Given equation: $\frac{1}{y}-\frac{1}{x}=\frac{x^2}{y+1}$

We want to find $\frac{dy}{dx}$ defines y as an implicit function of x by use implicit differentiation. 
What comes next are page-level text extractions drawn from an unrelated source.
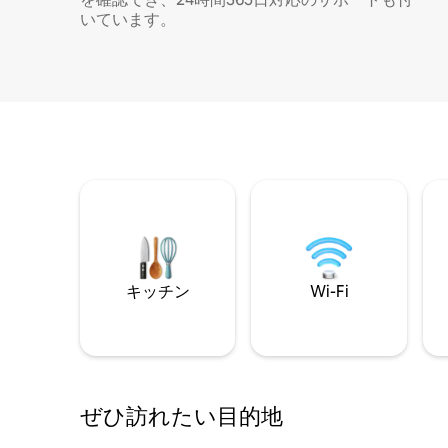
いています。
キッチン
Wi-Fi
ぜひ訪⁠れ⁠た⁠い目⁠的⁠地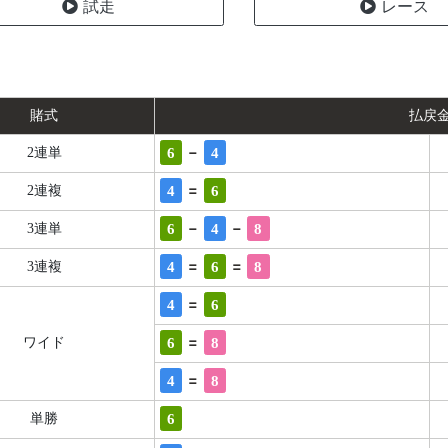
試走
レース
賭式
払戻
-
6
4
2連単
=
4
6
2連複
-
-
6
4
8
3連単
=
=
4
6
8
3連複
=
4
6
=
6
8
ワイド
=
4
8
6
単勝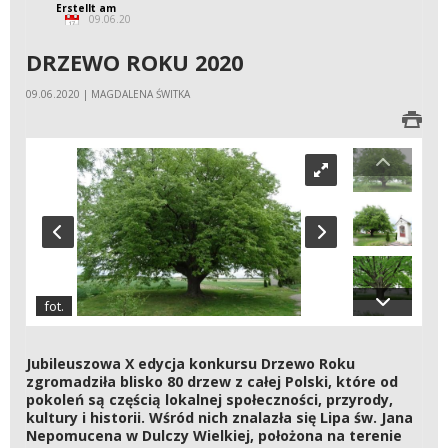
Erstellt am
09.06.20
DRZEWO ROKU 2020
09.06.2020 | MAGDALENA ŚWITKA
fot.
Jubileuszowa X edycja konkursu Drzewo Roku
zgromadziła blisko 80 drzew z całej Polski, które od
pokoleń są częścią lokalnej społeczności, przyrody,
kultury i historii. Wśród nich znalazła się Lipa św. Jana
Nepomucena w Dulczy Wielkiej, położona na terenie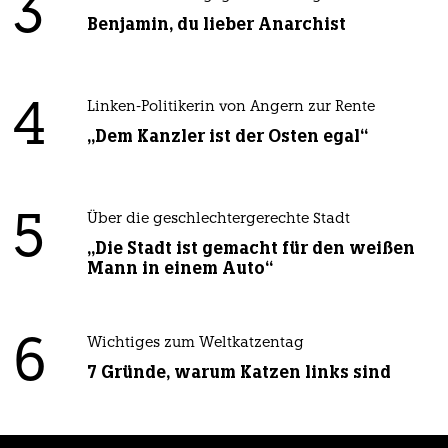
3
Benjamin, du lieber Anarchist
4
Linken-Politikerin von Angern zur Rente
„Dem Kanzler ist der Osten egal“
5
Über die geschlechtergerechte Stadt
„Die Stadt ist gemacht für den weißen
Mann in einem Auto“
6
Wichtiges zum Weltkatzentag
7 Gründe, warum Katzen links sind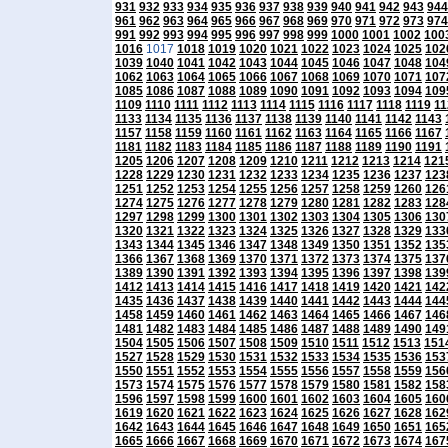
931
932
933
934
935
936
937
938
939
940
941
942
943
944
961
962
963
964
965
966
967
968
969
970
971
972
973
974
991
992
993
994
995
996
997
998
999
1000
1001
1002
100
1016
1017
1018
1019
1020
1021
1022
1023
1024
1025
102
1039
1040
1041
1042
1043
1044
1045
1046
1047
1048
104
1062
1063
1064
1065
1066
1067
1068
1069
1070
1071
107
1085
1086
1087
1088
1089
1090
1091
1092
1093
1094
109
1109
1110
1111
1112
1113
1114
1115
1116
1117
1118
1119
11
1133
1134
1135
1136
1137
1138
1139
1140
1141
1142
1143
1157
1158
1159
1160
1161
1162
1163
1164
1165
1166
1167
1181
1182
1183
1184
1185
1186
1187
1188
1189
1190
1191
1205
1206
1207
1208
1209
1210
1211
1212
1213
1214
121
1228
1229
1230
1231
1232
1233
1234
1235
1236
1237
123
1251
1252
1253
1254
1255
1256
1257
1258
1259
1260
126
1274
1275
1276
1277
1278
1279
1280
1281
1282
1283
128
1297
1298
1299
1300
1301
1302
1303
1304
1305
1306
130
1320
1321
1322
1323
1324
1325
1326
1327
1328
1329
133
1343
1344
1345
1346
1347
1348
1349
1350
1351
1352
135
1366
1367
1368
1369
1370
1371
1372
1373
1374
1375
137
1389
1390
1391
1392
1393
1394
1395
1396
1397
1398
139
1412
1413
1414
1415
1416
1417
1418
1419
1420
1421
142
1435
1436
1437
1438
1439
1440
1441
1442
1443
1444
144
1458
1459
1460
1461
1462
1463
1464
1465
1466
1467
146
1481
1482
1483
1484
1485
1486
1487
1488
1489
1490
149
1504
1505
1506
1507
1508
1509
1510
1511
1512
1513
151
1527
1528
1529
1530
1531
1532
1533
1534
1535
1536
153
1550
1551
1552
1553
1554
1555
1556
1557
1558
1559
156
1573
1574
1575
1576
1577
1578
1579
1580
1581
1582
158
1596
1597
1598
1599
1600
1601
1602
1603
1604
1605
160
1619
1620
1621
1622
1623
1624
1625
1626
1627
1628
162
1642
1643
1644
1645
1646
1647
1648
1649
1650
1651
165
1665
1666
1667
1668
1669
1670
1671
1672
1673
1674
167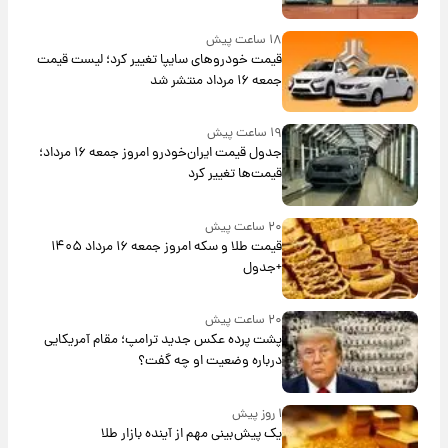
۱۸ ساعت پیش
قیمت خودروهای سایپا تغییر کرد؛ لیست قیمت
جمعه ۱۶ مرداد منتشر شد
۱۹ ساعت پیش
جدول قیمت ایران‌خودرو امروز جمعه ۱۶ مرداد؛
قیمت‌ها تغییر کرد
۲۰ ساعت پیش
قیمت طلا و سکه امروز جمعه ۱۶ مرداد ۱۴۰۵
+جدول
۲۰ ساعت پیش
پشت پرده عکس جدید ترامپ؛ مقام آمریکایی
درباره وضعیت او چه گفت؟
۱ روز پیش
یک پیش‌بینی مهم از آینده بازار طلا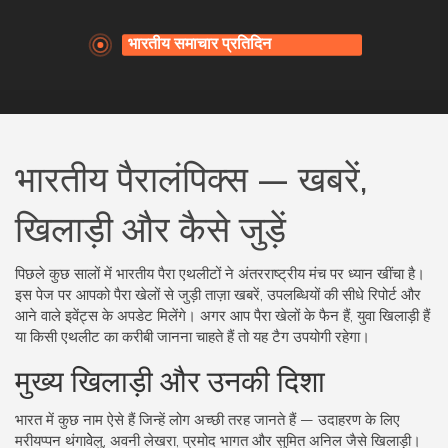
भारतीय पैरालंपिक्स — खबरें,
खिलाड़ी और कैसे जुड़ें
पिछले कुछ सालों में भारतीय पैरा एथलीटों ने अंतरराष्ट्रीय मंच पर ध्यान खींचा है।
इस पेज पर आपको पैरा खेलों से जुड़ी ताज़ा खबरें, उपलब्धियों की सीधे रिपोर्ट और
आने वाले इवेंट्स के अपडेट मिलेंगे। अगर आप पैरा खेलों के फैन हैं, युवा खिलाड़ी हैं
या किसी एथलीट का करीबी जानना चाहते हैं तो यह टैग उपयोगी रहेगा।
मुख्य खिलाड़ी और उनकी दिशा
भारत में कुछ नाम ऐसे हैं जिन्हें लोग अच्छी तरह जानते हैं — उदाहरण के लिए
मरीयप्पन थंगावेेलु, अवनी लेखरा, प्रमोद भागत और सुमित अनिल जैसे खिलाड़ी।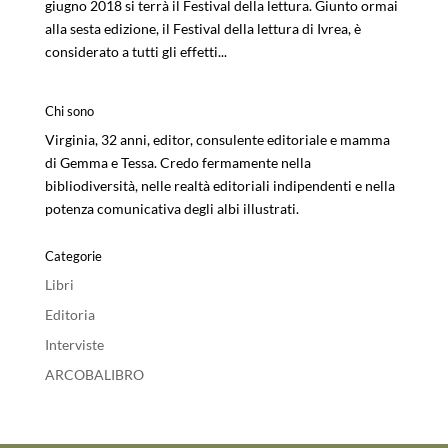
giugno 2018 si terrà il Festival della lettura. Giunto ormai
alla sesta edizione, il Festival della lettura di Ivrea, è
considerato a tutti gli effetti...
Chi sono
Virginia, 32 anni, editor, consulente editoriale e mamma
di Gemma e Tessa. Credo fermamente nella
bibliodiversità, nelle realtà editoriali indipendenti e nella
potenza comunicativa degli albi illustrati.
Categorie
Libri
Editoria
Interviste
ARCOBALIBRO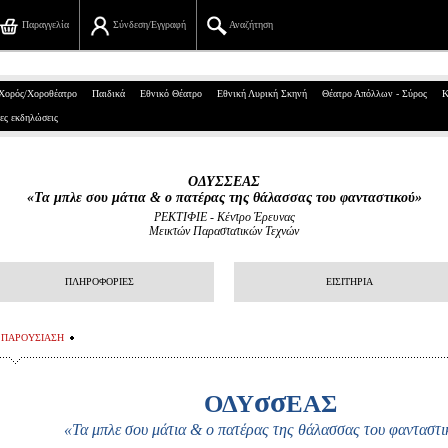
Παραγγελία
Σύνδεση/Εγγραφή
Αναζήτηση
Πανεπιστημίου 39, Αθήνα
Χορός/Χοροθέατρο
Παιδικά
Εθνικό Θέατρο
Εθνική Λυρική Σκηνή
Θέατρο Απόλλων - Σύρος
Κ
ες εκδηλώσεις
210 7234567
info@ticketservices.gr
ΟΔΥΣΣΕΑΣ
«Τα μπλε σου μάτια & ο πατέρας της θάλασσας του φανταστικού»
Αναζήτηση
ΡΕΚΤΙΦΙΕ - Κέντρο Έρευνας
Μεικτών Παραστατικών Τεχνών
Σύνδεση/Εγγραφή
ΠΛΗΡΟΦΟΡΙΕΣ
ΕΙΣΙΤΗΡΙΑ
Παραγγελία
Αναζήτηση παραγγελίας
ΠΑΡΟΥΣΙΑΣΗ
Προσωπικά Δεδομένα
σσ
ΟΔΥ
ΕΑΣ
Πληροφορίες
«Τα μπλε σου μάτια & ο πατέρας της θάλασσας του φανταστ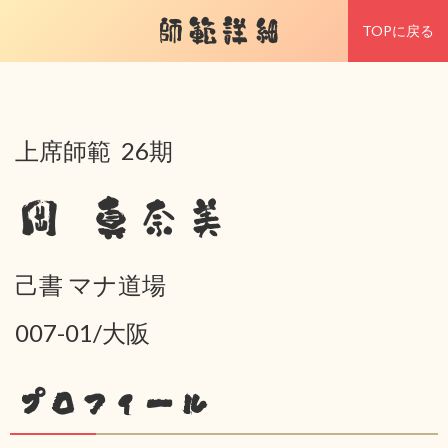
師範詳細
TOPに戻る
上席師範 26期
岡 真奈美
己書 マナ道場
007-01/大阪
プロフィール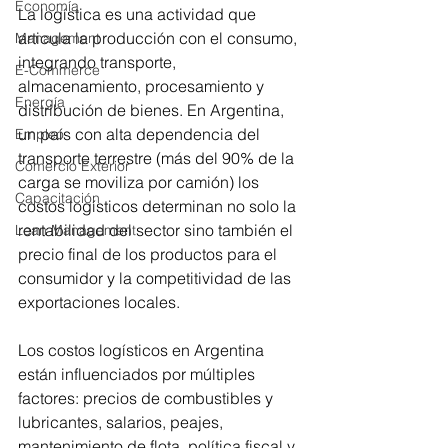
Economía
La logística es una actividad que 
articula la producción con el consumo, 
Management
integrando transporte, 
E-Commerce
almacenamiento, procesamiento y 
Energía
distribución de bienes. En Argentina, 
un país con alta dependencia del 
Empleo
transporte terrestre (más del 90% de la 
Comercio Exterior
carga se moviliza por camión) los 
Capacitación
costos logísticos determinan no solo la 
rentabilidad del sector sino también el 
Lean Management
precio final de los productos para el 
consumidor y la competitividad de las 
exportaciones locales.
Los costos logísticos en Argentina 
están influenciados por múltiples 
factores: precios de combustibles y 
lubricantes, salarios, peajes, 
mantenimiento de flota, política fiscal y 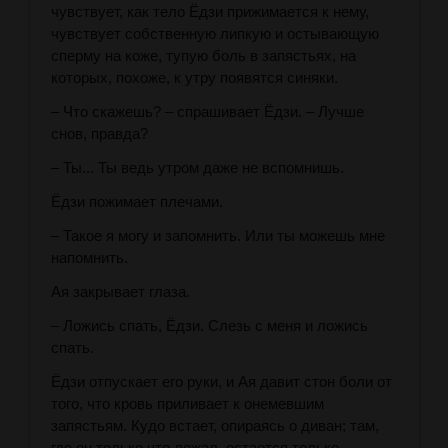
чувствует, как тело Ёдзи прижимается к нему,
чувствует собственную липкую и остывающую
сперму на коже, тупую боль в запястьях, на
которых, похоже, к утру появятся синяки.
– Что скажешь? – спрашивает Ёдзи. – Лучше
снов, правда?
– Ты... Ты ведь утром даже не вспомнишь.
Ёдзи пожимает плечами.
– Такое я могу и запомнить. Или ты можешь мне
напомнить.
Ая закрывает глаза.
– Ложись спать, Ёдзи. Слезь с меня и ложись
спать.
Ёдзи отпускает его руки, и Ая давит стон боли от
того, что кровь приливает к онемевшим
запястьям. Кудо встает, опираясь о диван; там,
где он только что лежал, остается только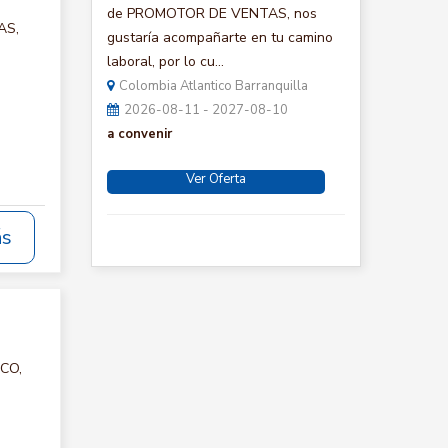
de PROMOTOR DE VENTAS, nos
AS,
gustaría acompañarte en tu camino
laboral, por lo cu...
Colombia Atlantico Barranquilla
2026-08-11 - 2027-08-10
a convenir
Ver Oferta
ás
ICO,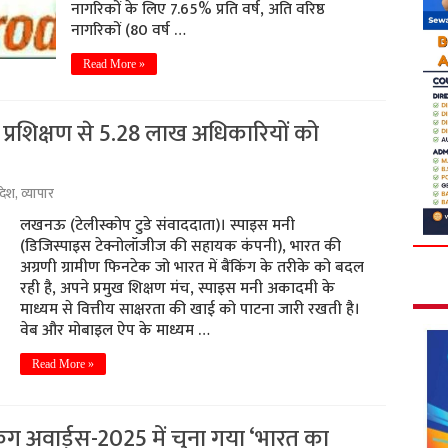
नागरिकों के लिए 7.65% प्रति वर्ष, अति वरिष्ठ
नागरिकों (80 वर्ष …
Read More »
्रशिक्षण से 5.28 लाख अधिकारियों को
रदेश
,
व्यापार
लखनऊ (टेलीस्कोप टुडे संवाददाता)। स्पाइस मनी
(डिजिस्पाइस टेक्नोलॉजीज की सहायक कंपनी), भारत की
अग्रणी ग्रामीण फिनटेक जो भारत में बैंकिंग के तरीके को बदल
रही है, अपने प्रमुख शिक्षण मंच, स्पाइस मनी अकादमी के
माध्यम से वित्तीय साक्षरता की खाई को पाटना जारी रखती है।
वेब और मोबाइल ऐप के माध्यम …
Read More »
िंग अवार्ड्स-2025 में चुना गया ‘भारत का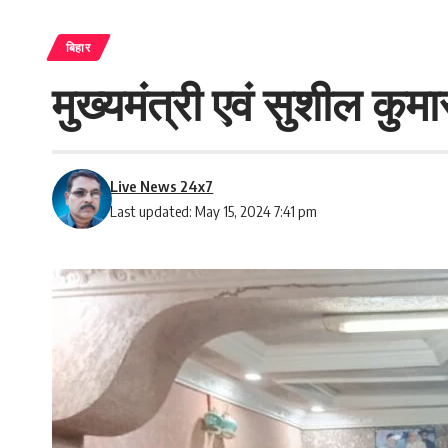
बिहार
मुख्यमंत्री एवं सुशील कुमा
Live News 24x7
Last updated: May 15, 2024 7:41 pm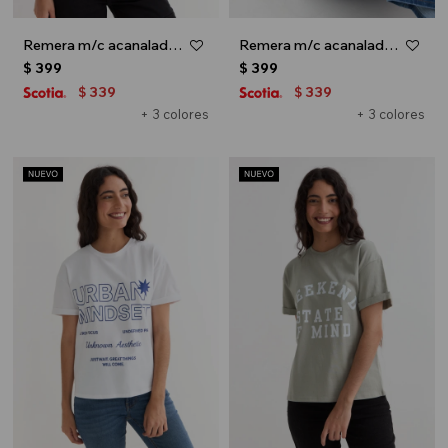
Remera m/c acanalada cuello a la base - Negro
Remera m/c acanalada cuello a la base - Azul marino
$
399
$
399
339
339
$
$
+ 3 colores
+ 3 colores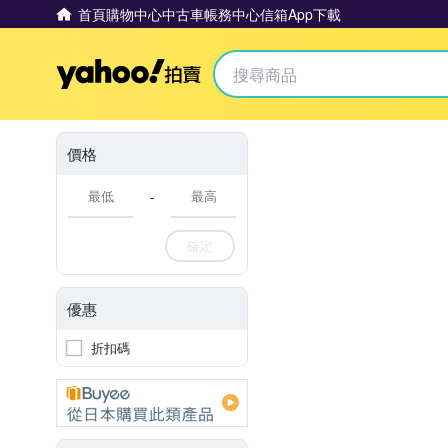
首頁
購物中心
中古車
帳務中心
信箱
App下載
Yahoo拍賣
價格
-
確定
優惠
折扣碼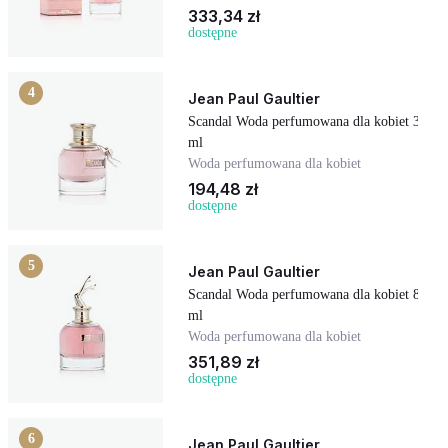
333,34 zł
dostępne
4
Jean Paul Gaultier
Scandal Woda perfumowana dla kobiet 30
ml
Woda perfumowana dla kobiet
194,48 zł
dostępne
5
Jean Paul Gaultier
Scandal Woda perfumowana dla kobiet 80
ml
Woda perfumowana dla kobiet
351,89 zł
dostępne
6
Jean Paul Gaultier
Differentiate both sides w.r.t. x 

$$\begin{gathered} \frac{d}{dx}\left(\frac{1}{y}-\frac{1}{x}\right)=\frac{d}{dx}\left(\frac{x^2}{y+1}\right) \\ \frac{d}{dx}\frac{1}{y}-\frac{d}{dx}\frac{1}{x}=\frac{d}{dx}{x}^2{(y+1)}^{-1} \\ U\sin g product and chain rule we get \\ \frac{1}{y^2}\frac{dy}{dx}+\frac{1}{x^2}=x^2\frac{d}{dx}{(y+1)}^{-1}+{(y+1)}^{-1}\frac{d}{dx}{x}^2 \\ \frac{1}{y^2}\frac{dy}{dx}+\frac{1}{x^2}=x^2·(-1{(y+1)}^{-2}\frac{dy}{dx})+{(y+1)}^{-1}·2x \\ \frac{1}{y^2}\frac{dy}{dx}+\frac{1}{x^2}=\frac{-x^2}{{(y+1)}^2}\frac{dy}{dx}+\frac{2x}{(y+1)} \\ \frac{1}{y^2}\frac{dy}{dx}+\frac{x^2}{{(y+1)}^2}\frac{dy}{dx}=\frac{2x}{(y+1)}-\frac{1}{x^2} \\ \left(\frac{1}{y^2}+\frac{x^2}{{(y+1)}^2}\right)\frac{dy}{dx}=\frac{2x}{(y+1)}-\frac{1}{x^2} \\ \left(\frac{{(y+1)}^2+x^2{y}^2}{{y^2(y+1)}^2}\right)\frac{dy}{dx}=\frac{2x^3-(y+1)}{x^2(y+1)} \\ \frac{dy}{dx}=\left(\frac{2x^3-(y+1)}{x^2(y+1)}\right)\left(\frac{{y^2(y+1)}^2}{{(y+1)}^2+x^2{y}^2}\right) \\ \frac{dy}{dx}=\frac{y^2(y+1)(2x^3-(y+1\left)\right)}{x^2({(y+1)}^2+x^2{y}^2)} \end{gathered}$$